Science

Neanderthal Sex: Offspring of Ancient Homo Trysts Have Virus-Fighting Genes

Sex with the ancient Homo species wasn't all bad.

About 70,000 years ago, Homo sapiens moved out of Africa and into Eurasia. There, they encountered the Neanderthals, another member of the ancient Homo family that got to Eurasia hundreds of thousands of years before. We don’t know much about their interactions, whether they warred or allied, but we know one thing for certain: they had sex. And according to a new study in Cell, in these trysts with Sapiens they not only swapped spit but also exchanged life-saving genetic adaptations.

The genetic gift the Neanderthals passed down to their human-hybrid children is the result of thousands of years of painful natural selection. In a study published Thursday, scientists from the University of Arizona and Stanford University explain that while modern humans were still in Africa, Neanderthals were up in Eurasia battling new pathogens. By the time humans hooked up with them, the genomes of the Neanderthals contained adaptive mutations that enabled them to fight off viruses. All of the Neanderthals that didn’t have these mutations didn’t survive infection with those viruses, and so their genes were slowly removed from the gene pool.

When modern humans came along and interbred with the Neanderthals — they could do so because they shared a common ancestor that lived some 500,000 to one million years ago — their offspring inherited some of those protective genetic mutations and survive.

“Neanderthal genetic material was like a protective antidote because Neanderthals had likely been infected for a long time by the same viruses that were now harmful to modern humans,” explains study co-author David Enard, Ph.D. to Inverse. “This long exposure means that Neanderthals had plenty of time to adapt against these viruses before modern humans showed up.”

Enard and co-author Dmitir Petrov, Ph.D., posit, however, that things weren’t all genetic-adaption roses when these two species of humans met up. Enard and Petrov say that what happened here was a “poison-antidote” model of gene swapping. Essentially, when Neanderthals and modern humans met, they very likely infected each other with the pathogens from their respective environments. That’s the poison part. The antidote, meanwhile, was the result of their sexual encounters.

“These viruses were old news to Neanderthals, but were a new sudden challenge for modern humans,” explains Enard. “Then, modern humans took the fast-track route for adaptation against these new viruses simply by borrowing the pre-adapted genetic material from Neanderthals. Instead of ‘reinventing the genetic wheel,’ we just borrowed it from the Neanderthals.”

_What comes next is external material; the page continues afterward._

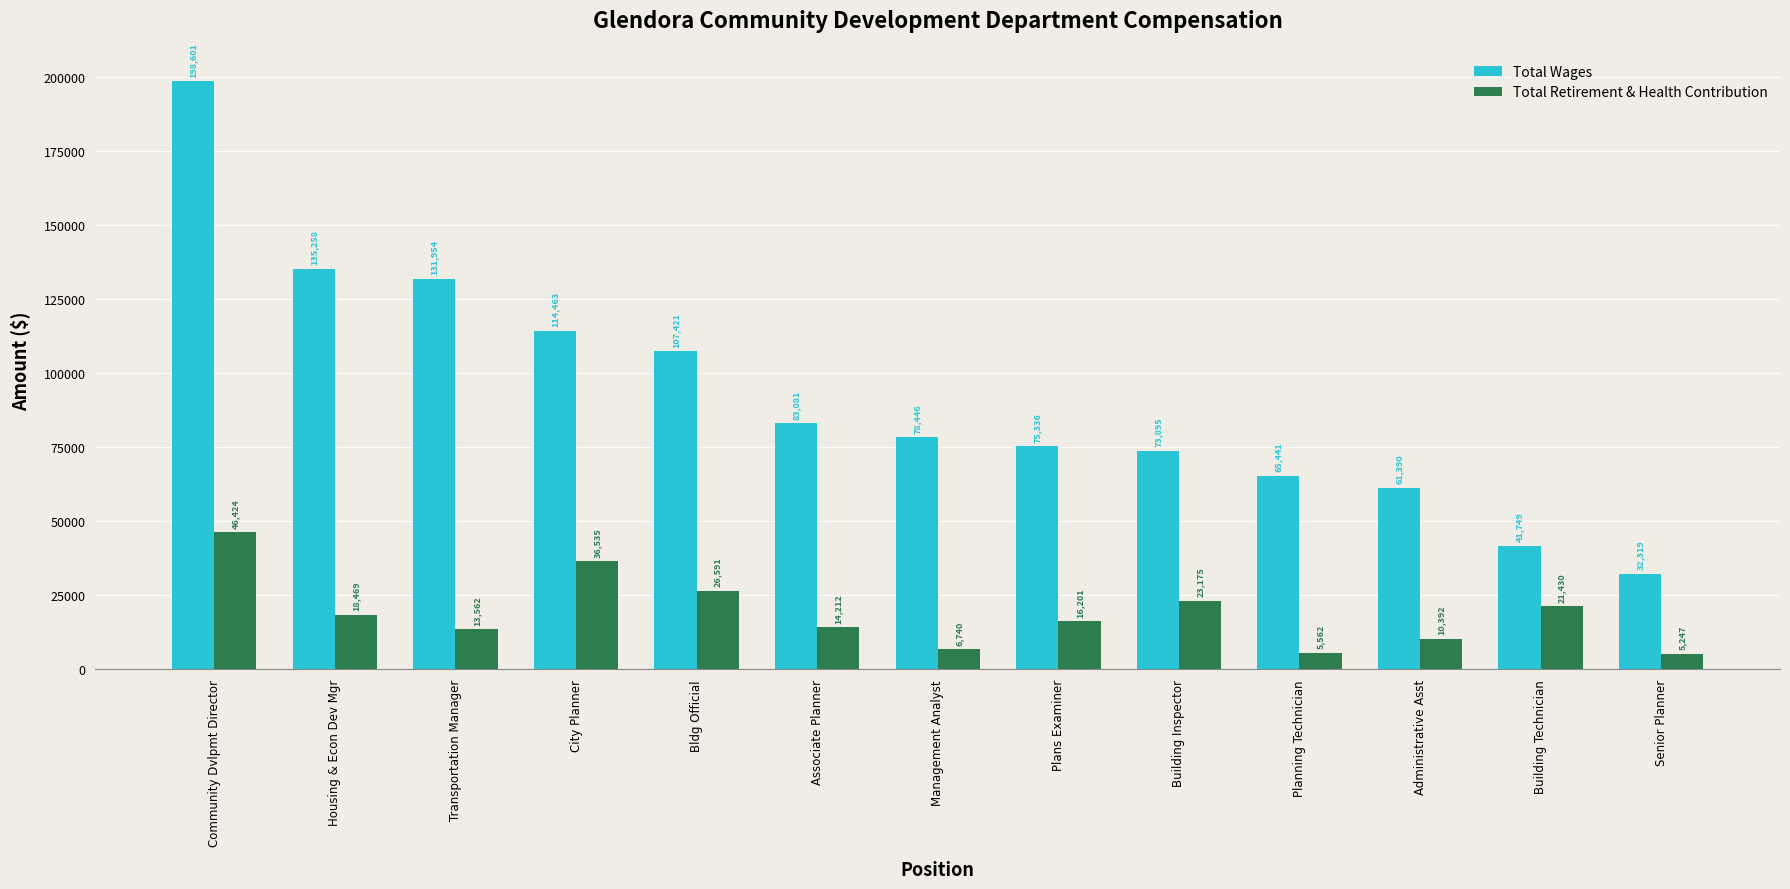

Which series changed the most between Community Dvlpmt Director and Planning Technician?

Total Wages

The scientists came to this conclusion after compiling a list of more than 4,500 genes in modern humans known to be involved in virus defense and comparing it against a database of sequenced Neanderthal genes. They found that 152 fragments of modern human genes were also present in the Neanderthal genome. Today, those 152 genes, which the team believes we inherited from the Neanderthals, interact with modern day RNA viruses like HIV, influenza A, and hepatitis C.

The implication is that Neanderthal genes were conserved because they once helped our ancestors fight off the ancient RNA viruses they encountered in Eurasia. Importantly, the gene fragments are only present in the genomes of modern Europeans, so it remains to be seen how or whether the Neanderthal trysts that led to modern Asians influenced their survival.

What we do know from previous studies is that Neanderthal DNA passed down other, less beneficial inherited traits, such as a greater likelihood of developing depression or becoming addicted to cigarettes.

Neanderthal DNA influences particular traits in humans. 

Deborah Brewington, Vanderbilt University

The genes discovered in the new paper, unfortunately, don’t actually protect against modern viruses, says Enard. Those genes interact with but don’t necessarily protect against modern RNA viruses, even though they probably protected our ancestors against ancient viruses. If they were useful against modern viruses like the flu, says Enard, we probably wouldn’t have so many people dying of viral infections every year.

“The evolution against viruses is an arms race, which means it is a never-ending process where, as soon as we are done adapting against a virus during our evolution, we had to start adapting against new viruses that had just jumped the species barrier,” explains Enard. “It was very sobering realization for Dr. Petrov and I that our work likely implies that humans had to adapt to hundreds, if not thousands of different harmful viruses over million years of evolution.”

We don’t have ancient humans that we can have sex with and inherit genetic adaptions from anymore. But we do have something better — easily available and proven to work vaccines.

“The unfathomable amount of deaths through viral infections that it took humans to eventually adapt,” says Enard, “is a pressing reminder of the absolute and urgent necessity of vaccination.”